Laila menggeleng, tampak tak tahu menahu. Arman merasa dadanya mulai sesak. Selama ini, ia berpikir Laila telah memilih untuk tidak menjawabnya, tapi ternyata... surat itu mungkin tak pernah sampai.
Pengkhianatan yang Tak Disangka
Dengan hati yang hancur, Arman bergegas mencari Hasan, sahabat yang dulu ia percayai sepenuh hati. Akhirnya, ia menemukan Hasan sedang duduk di pojok ruangan, menikmati minumannya sendiri. Tanpa basa-basi, Arman mendekati Hasan dan bertanya dengan suara bergetar, "Hasan, kau ingat surat yang pernah kutitipkan untuk Laila dua puluh tahun lalu?"

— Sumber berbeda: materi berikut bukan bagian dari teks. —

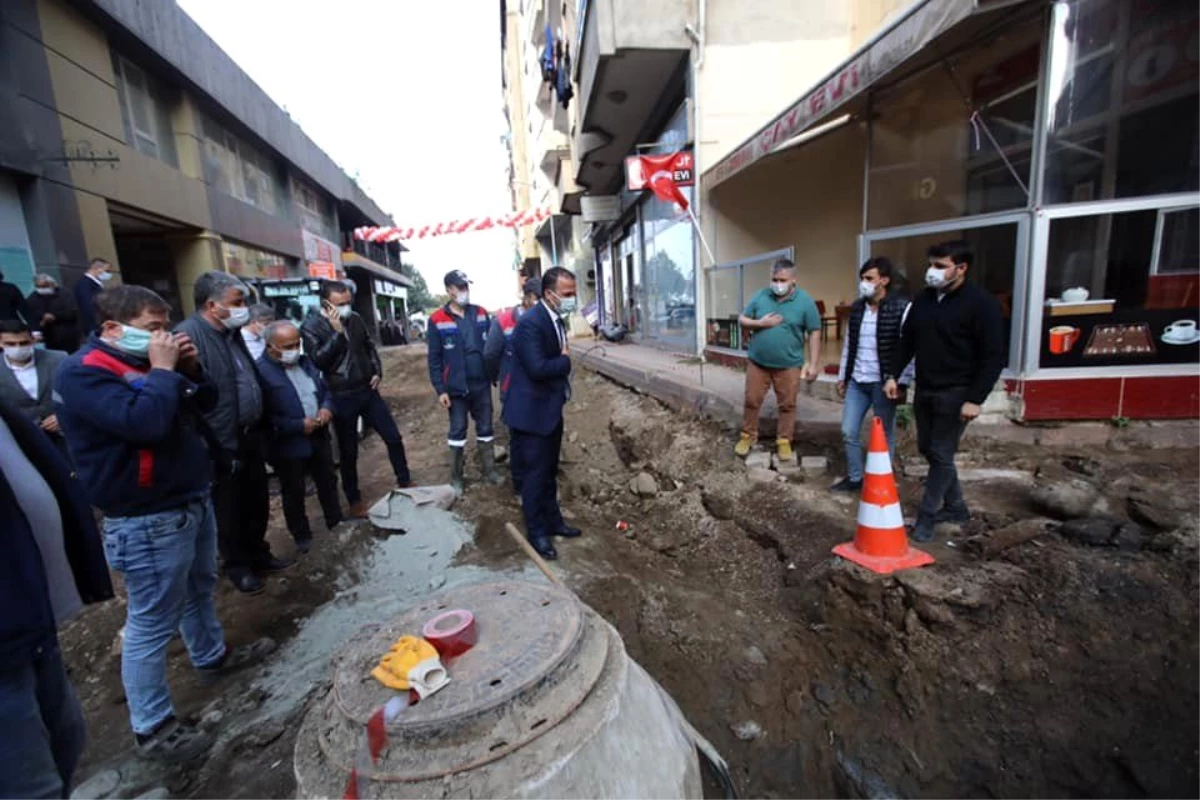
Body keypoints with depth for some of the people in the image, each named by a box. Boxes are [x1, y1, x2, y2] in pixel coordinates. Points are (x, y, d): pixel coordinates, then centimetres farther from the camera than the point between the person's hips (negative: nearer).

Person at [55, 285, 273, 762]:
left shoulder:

Hasan terdiam sejenak, menghindari tatapan Arman, namun akhirnya ia menghela napas panjang. "Ya, aku ingat."
"Apakah kau memberikannya pada Laila?" Arman menatap Hasan dengan tajam.
Hasan menundukkan kepala, lalu berkata pelan, "Tidak, Arman. Surat itu... tidak pernah meninggalkan tanganku."
Arman terkejut. Semua kenangan, semua penantian dan kesedihan selama dua puluh tahun ini, terasa meledak dalam dirinya. Ia menatap Hasan dengan mata yang penuh kebencian, "Kenapa, Hasan? Kau tahu betapa pentingnya surat itu bagiku! Kenapa kau lakukan ini?"
Hasan mengangkat wajahnya, tatapannya dipenuhi rasa bersalah. "Karena aku juga mencintainya, Arman. Aku tak bisa menahan perasaanku, dan aku takut jika Laila tahu perasaanmu, aku tak akan pernah punya kesempatan."
Pengakuan itu membuat Arman membeku. Pengkhianatan dari sahabat yang ia percayai, orang yang selama ini dianggap sebagai saudara. Di satu sisi, Arman ingin menumpahkan amarahnya, menuntut keadilan atas tahun-tahun yang hilang. Di sisi lain, perasaannya bercampur dengan kekecewaan mendalam dan perasaan tak berdaya.
Pertarungan Batin
Malam itu, Arman merasa seluruh dunianya runtuh. Ia tak bisa tidur, pikirannya terus berputar antara amarah dan keputusasaan. Ia merasa dihancurkan oleh sahabat yang paling ia percayai, dan sekaligus merindukan kesempatan yang tak pernah ada.
Ketika pagi tiba, Arman memutuskan untuk pergi ke gereja, tempat di mana ia biasanya mencari ketenangan. Duduk di bangku kayu yang dingin, ia memejamkan mata dan berdoa, memohon petunjuk atas kegalauan hatinya. "Tuhan, jika ini memang ujian-Mu, bantu aku untuk mengerti. Apakah aku harus membalas dendam, atau menerima bahwa ini adalah bagian dari rencana-Mu?"